Section 1. Section 19a-55 of the 2014 supplement to the general statutes is repealed and the following is substituted in lieu thereof (Effective July 1, 2014):

(a) The administrative officer or other person in charge of each institution caring for newborn infants shall cause to have administered to every such infant in its care an HIV-related test, as defined in section 19a-581, a test for phenylketonuria and other metabolic diseases, hypothyroidism, galactosemia, sickle cell disease, maple syrup urine disease, homocystinuria, biotinidase deficiency, congenital adrenal hyperplasia and such other tests for inborn errors of metabolism as shall be prescribed by the Department of Public Health. The tests shall be administered as soon after birth as is medically appropriate. If the mother has had an HIV-related test pursuant to section 19a-90 or 19a-593, the person responsible for testing under this section may omit an HIV-related test. The Commissioner of Public Health shall (1) administer the newborn screening program, (2) direct persons identified through the screening program to appropriate specialty centers for treatments, consistent with any applicable confidentiality requirements, and (3) set the fees to be charged to institutions to cover all expenses of the comprehensive screening program including testing, tracking and treatment. The fees to be charged pursuant to subdivision (3) of this subsection shall be set at a minimum of fifty-six dollars. The Commissioner of Public Health shall publish a list of all the abnormal conditions for which the department screens newborns under the newborn screening program, which shall include screening for amino acid disorders, organic acid disorders and fatty acid oxidation disorders, including, but not limited to, long-chain 3-hydroxyacyl CoA dehydrogenase (L-CHAD) and medium-chain acyl-CoA dehydrogenase (MCAD).

(b) In addition to the testing requirements prescribed in subsection (a) of this section, the administrative officer or other person in charge of each institution caring for newborn infants shall cause to have administered to every such infant in its care (1) a screening test for cystic fibrosis, (2) a screening test for severe combined immunodeficiency disease, [and (3) on and after January 1, 2013,] (3) a screening test for critical congenital heart disease, and (4) on and after January 1, 2015, a screening test for globoid cell leukodystrophy.
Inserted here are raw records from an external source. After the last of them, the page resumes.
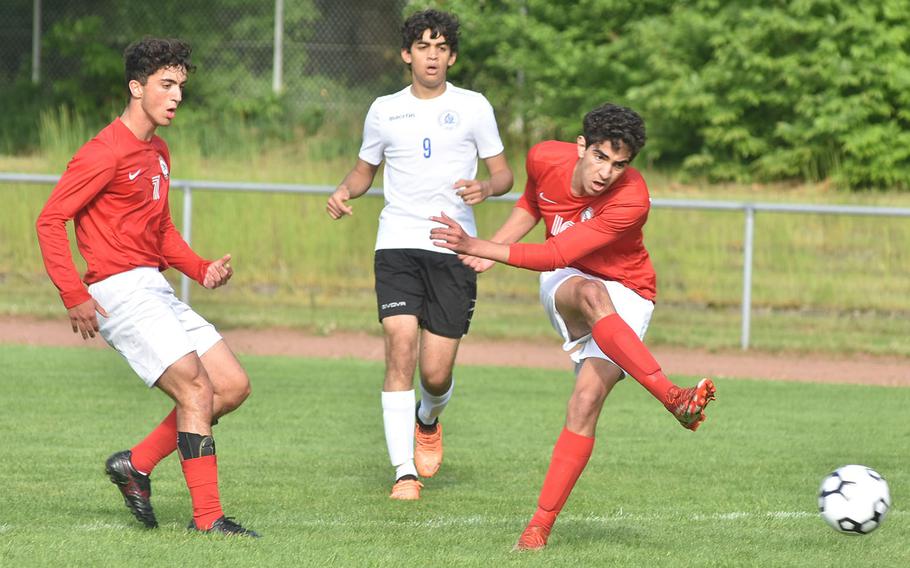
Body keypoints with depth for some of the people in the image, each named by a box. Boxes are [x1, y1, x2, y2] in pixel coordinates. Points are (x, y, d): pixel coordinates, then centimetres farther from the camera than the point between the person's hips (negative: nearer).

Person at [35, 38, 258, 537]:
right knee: (196, 389, -17)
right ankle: (207, 518, -14)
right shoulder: (106, 152, -12)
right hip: (120, 291, -9)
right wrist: (74, 295, -20)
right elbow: (50, 220, -14)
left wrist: (201, 269, 11)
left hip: (157, 290, 9)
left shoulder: (157, 153, 17)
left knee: (233, 386, 4)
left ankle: (136, 463, 12)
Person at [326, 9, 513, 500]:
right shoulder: (384, 110, 10)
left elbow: (504, 173, 8)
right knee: (401, 351, -17)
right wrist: (343, 192, 1)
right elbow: (365, 170, 23)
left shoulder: (473, 106, 6)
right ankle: (404, 473, -14)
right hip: (398, 244, 1)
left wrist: (486, 188, -15)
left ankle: (428, 421, 34)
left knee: (436, 373, -3)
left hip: (454, 251, -1)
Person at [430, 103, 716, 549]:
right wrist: (491, 248, -1)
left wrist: (477, 248, -32)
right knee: (592, 295, -36)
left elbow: (555, 255, -30)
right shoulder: (545, 159, -14)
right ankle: (673, 397, -49)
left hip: (625, 295, -2)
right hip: (563, 284, 3)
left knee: (586, 404, -20)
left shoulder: (631, 201, -29)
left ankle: (541, 525, -14)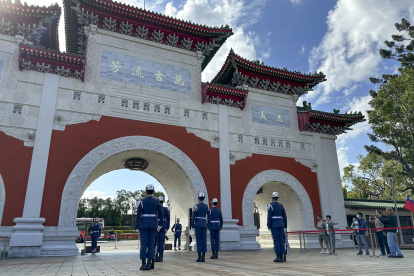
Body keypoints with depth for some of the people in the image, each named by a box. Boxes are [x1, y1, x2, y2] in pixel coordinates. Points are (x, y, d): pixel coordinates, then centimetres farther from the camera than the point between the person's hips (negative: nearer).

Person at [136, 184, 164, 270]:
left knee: (143, 244, 2)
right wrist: (160, 225, 7)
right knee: (151, 244, 6)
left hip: (143, 225, -2)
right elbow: (161, 213, 0)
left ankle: (143, 264, 1)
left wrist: (137, 227, -2)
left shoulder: (141, 201, -5)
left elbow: (138, 215, -8)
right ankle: (149, 264, 6)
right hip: (153, 225, 2)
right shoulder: (156, 201, 3)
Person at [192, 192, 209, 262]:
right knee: (204, 240, 3)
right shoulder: (206, 206, 8)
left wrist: (193, 225, -4)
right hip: (204, 224, 4)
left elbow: (193, 216, -9)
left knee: (198, 240, -2)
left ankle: (199, 257, -4)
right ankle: (203, 257, 2)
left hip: (198, 224, -4)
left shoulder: (196, 206, -7)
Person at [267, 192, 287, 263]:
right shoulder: (281, 206, 10)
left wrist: (269, 227, -8)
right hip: (281, 224, 5)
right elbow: (284, 217, 9)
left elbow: (269, 217, -12)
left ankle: (278, 257, -8)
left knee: (276, 240, -4)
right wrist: (285, 227, 13)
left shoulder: (270, 206, -6)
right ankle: (281, 257, 4)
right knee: (281, 240, 6)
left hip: (274, 224, -5)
Such screening tests shall be administered as soon after birth as is medically appropriate.

(c) On and after the occurrence of the following: (1) The development and validation of a reliable methodology for screening newborns for adrenoleukodystrophy using dried blood spots and quality assurance testing methodology for such test or the approval of a test for adrenoleukodystrophy using dried blood spots by the federal Food and Drug Administration; and (2) the availability of any necessary reagents for such test, the administrative officer or other person in charge of each institution caring for newborn infants shall cause to have administered to every such infant in its care a test for adrenoleukodystrophy.

(d) The provisions of this section shall not apply to any infant whose parents object to the test or treatment as being in conflict with their religious tenets and practice. The commissioner shall adopt regulations, in accordance with the provisions of chapter 54, to implement the provisions of this section.

Statement of Purpose:

To require newborn screening for globoid cell leukodystrophy.

[Proposed deletions are enclosed in brackets. Proposed additions are indicated by underline, except that when the entire text of a bill or resolution or a section of a bill or resolution is new, it is not underlined.]